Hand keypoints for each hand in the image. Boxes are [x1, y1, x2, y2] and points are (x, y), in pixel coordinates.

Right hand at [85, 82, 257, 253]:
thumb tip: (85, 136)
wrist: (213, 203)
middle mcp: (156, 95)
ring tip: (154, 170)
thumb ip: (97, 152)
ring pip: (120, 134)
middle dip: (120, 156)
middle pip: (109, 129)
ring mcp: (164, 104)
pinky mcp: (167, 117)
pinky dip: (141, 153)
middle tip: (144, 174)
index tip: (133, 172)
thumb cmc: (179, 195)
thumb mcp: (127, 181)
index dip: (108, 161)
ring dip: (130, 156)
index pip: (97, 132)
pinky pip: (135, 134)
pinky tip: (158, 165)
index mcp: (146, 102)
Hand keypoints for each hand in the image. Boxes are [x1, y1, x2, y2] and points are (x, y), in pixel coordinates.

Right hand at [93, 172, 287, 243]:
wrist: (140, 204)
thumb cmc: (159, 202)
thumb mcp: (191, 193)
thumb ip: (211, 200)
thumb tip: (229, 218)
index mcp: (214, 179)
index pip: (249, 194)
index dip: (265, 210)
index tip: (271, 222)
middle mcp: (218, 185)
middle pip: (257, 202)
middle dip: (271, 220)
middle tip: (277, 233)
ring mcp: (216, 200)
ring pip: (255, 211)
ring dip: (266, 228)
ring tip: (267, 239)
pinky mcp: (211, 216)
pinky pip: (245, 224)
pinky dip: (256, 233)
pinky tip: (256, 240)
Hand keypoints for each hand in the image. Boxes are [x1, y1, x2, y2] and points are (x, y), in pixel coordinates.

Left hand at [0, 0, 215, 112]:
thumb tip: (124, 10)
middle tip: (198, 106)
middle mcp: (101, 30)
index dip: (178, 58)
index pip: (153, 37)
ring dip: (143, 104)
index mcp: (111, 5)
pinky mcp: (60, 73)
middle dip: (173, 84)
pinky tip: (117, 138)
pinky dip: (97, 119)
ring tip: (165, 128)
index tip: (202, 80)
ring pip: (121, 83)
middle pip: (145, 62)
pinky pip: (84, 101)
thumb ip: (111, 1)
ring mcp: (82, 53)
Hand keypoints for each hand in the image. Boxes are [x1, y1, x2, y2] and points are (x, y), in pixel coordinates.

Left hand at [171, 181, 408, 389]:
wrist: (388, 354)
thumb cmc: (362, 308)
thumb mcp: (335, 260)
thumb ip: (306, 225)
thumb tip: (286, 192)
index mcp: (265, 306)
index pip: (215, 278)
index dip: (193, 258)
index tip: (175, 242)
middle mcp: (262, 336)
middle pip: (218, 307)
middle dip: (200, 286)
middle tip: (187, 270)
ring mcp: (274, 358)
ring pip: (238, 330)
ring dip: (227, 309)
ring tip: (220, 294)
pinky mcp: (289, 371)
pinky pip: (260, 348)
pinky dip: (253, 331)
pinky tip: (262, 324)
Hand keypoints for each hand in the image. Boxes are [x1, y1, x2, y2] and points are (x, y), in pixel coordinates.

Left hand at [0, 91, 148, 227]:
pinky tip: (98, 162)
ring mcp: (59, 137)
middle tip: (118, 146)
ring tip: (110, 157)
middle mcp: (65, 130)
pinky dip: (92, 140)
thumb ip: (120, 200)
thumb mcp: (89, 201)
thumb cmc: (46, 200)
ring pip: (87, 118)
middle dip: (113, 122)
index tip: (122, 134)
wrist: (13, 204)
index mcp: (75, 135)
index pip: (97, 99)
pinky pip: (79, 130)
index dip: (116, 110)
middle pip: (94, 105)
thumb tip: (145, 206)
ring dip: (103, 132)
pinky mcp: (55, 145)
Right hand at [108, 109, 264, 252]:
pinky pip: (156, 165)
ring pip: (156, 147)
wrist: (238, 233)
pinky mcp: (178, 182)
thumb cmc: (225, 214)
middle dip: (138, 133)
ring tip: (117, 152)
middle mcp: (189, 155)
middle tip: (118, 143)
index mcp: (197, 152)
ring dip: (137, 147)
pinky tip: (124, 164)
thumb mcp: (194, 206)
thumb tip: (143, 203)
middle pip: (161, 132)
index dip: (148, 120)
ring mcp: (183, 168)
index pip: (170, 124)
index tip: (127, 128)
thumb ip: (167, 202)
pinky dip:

» INSTRUCTIONS FOR THE TASK
Retype all of the material above. Do not alter a single word.

» EXPECTED ANSWER
Hand keypoints for each hand in the image. Boxes are [x1, y1, x2, y2] and points are (x, y), in pixel coordinates.

Right hand at [85, 82, 257, 253]:
thumb tip: (85, 136)
wrist: (213, 203)
middle mcp: (156, 95)
ring tip: (154, 170)
thumb ip: (97, 152)
ring pip: (120, 134)
middle dip: (120, 156)
middle pip: (109, 129)
ring mcp: (164, 104)
pinky mcp: (167, 117)
pinky dip: (141, 153)
middle tip: (144, 174)
index tip: (133, 172)
thumb cmc: (179, 195)
thumb mcp: (127, 181)
index dip: (108, 161)
ring dip: (130, 156)
index pip: (97, 132)
pinky pip: (135, 134)
pinky tip: (158, 165)
index mcp: (146, 102)
Hand keypoints for each hand in the image. Boxes are [x1, y1, x2, y2] and points are (x, y), in pixel coordinates.

Right hand at [93, 172, 287, 243]:
wrist: (140, 204)
thumb cmc: (159, 202)
thumb mcp: (191, 193)
thumb ip: (211, 200)
thumb tip: (229, 218)
index mcp: (214, 179)
index pip: (249, 194)
index dip: (265, 210)
index tip: (271, 222)
middle mcp: (218, 185)
middle pip: (257, 202)
middle dip: (271, 220)
middle tip: (277, 233)
ring mcp: (216, 200)
ring pip: (255, 211)
ring dip: (266, 228)
ring tip: (267, 239)
pinky mcp: (211, 216)
pinky pip: (245, 224)
pinky dip: (256, 233)
pinky tip: (256, 240)
Hand keypoints for each hand in the image. Boxes are [x1, y1, x2, y2] and points are (x, y), in pixel coordinates.

Left hand at [0, 0, 215, 112]:
thumb tip: (124, 10)
middle tip: (198, 106)
middle mcp: (101, 30)
index dip: (178, 58)
index pip: (153, 37)
ring dip: (143, 104)
index mcp: (111, 5)
pinky mcp: (60, 73)
middle dip: (173, 84)
pinky tip: (117, 138)
pinky dip: (97, 119)
ring tip: (165, 128)
index tip: (202, 80)
ring pip: (121, 83)
middle pip: (145, 62)
pinky pip: (84, 101)
thumb ip: (111, 1)
ring mcp: (82, 53)
Hand keypoints for each hand in the image. Boxes are [x1, y1, x2, y2] and points are (x, y), in pixel coordinates.

Left hand at [171, 181, 408, 389]:
wrist: (388, 354)
thumb cmc: (362, 308)
thumb mcp: (335, 260)
thumb ip: (306, 225)
thumb tip: (286, 192)
index mcp: (265, 306)
index pip: (215, 278)
index dip: (193, 258)
index tip: (175, 242)
middle mcp: (262, 336)
middle pip: (218, 307)
middle dip: (200, 286)
middle tip: (187, 270)
ring mcp: (274, 358)
ring pip: (238, 330)
ring dip: (227, 309)
ring tip: (220, 294)
pinky mcp: (289, 371)
pinky pip: (260, 348)
pinky dip: (253, 331)
pinky tip: (262, 324)
Hand keypoints for each hand in the image. Boxes are [x1, y1, x2, y2] and points are (x, y), in pixel coordinates.

Left hand at [0, 91, 148, 227]:
pinky tip: (98, 162)
ring mcp: (59, 137)
middle tip: (118, 146)
ring tip: (110, 157)
middle mcp: (65, 130)
pinky dip: (92, 140)
thumb ip: (120, 200)
thumb mcp: (89, 201)
thumb cmc: (46, 200)
ring pip: (87, 118)
middle dip: (113, 122)
index tip: (122, 134)
wrist: (13, 204)
index mcp: (75, 135)
index pip: (97, 99)
pinky pip: (79, 130)
index dip: (116, 110)
middle pip: (94, 105)
thumb tip: (145, 206)
ring dip: (103, 132)
pinky mcp: (55, 145)
Right hand at [108, 109, 264, 252]:
pinky pip: (156, 165)
ring pip: (156, 147)
wrist: (238, 233)
pinky mcp: (178, 182)
thumb cmc: (225, 214)
middle dip: (138, 133)
ring tip: (117, 152)
middle mcp: (189, 155)
middle tip: (118, 143)
index mcp: (197, 152)
ring dip: (137, 147)
pinky tip: (124, 164)
thumb mcp: (194, 206)
thumb tip: (143, 203)
middle pip: (161, 132)
index dip: (148, 120)
ring mcp: (183, 168)
index pip: (170, 124)
index tip: (127, 128)
thumb ip: (167, 202)
pinky dip:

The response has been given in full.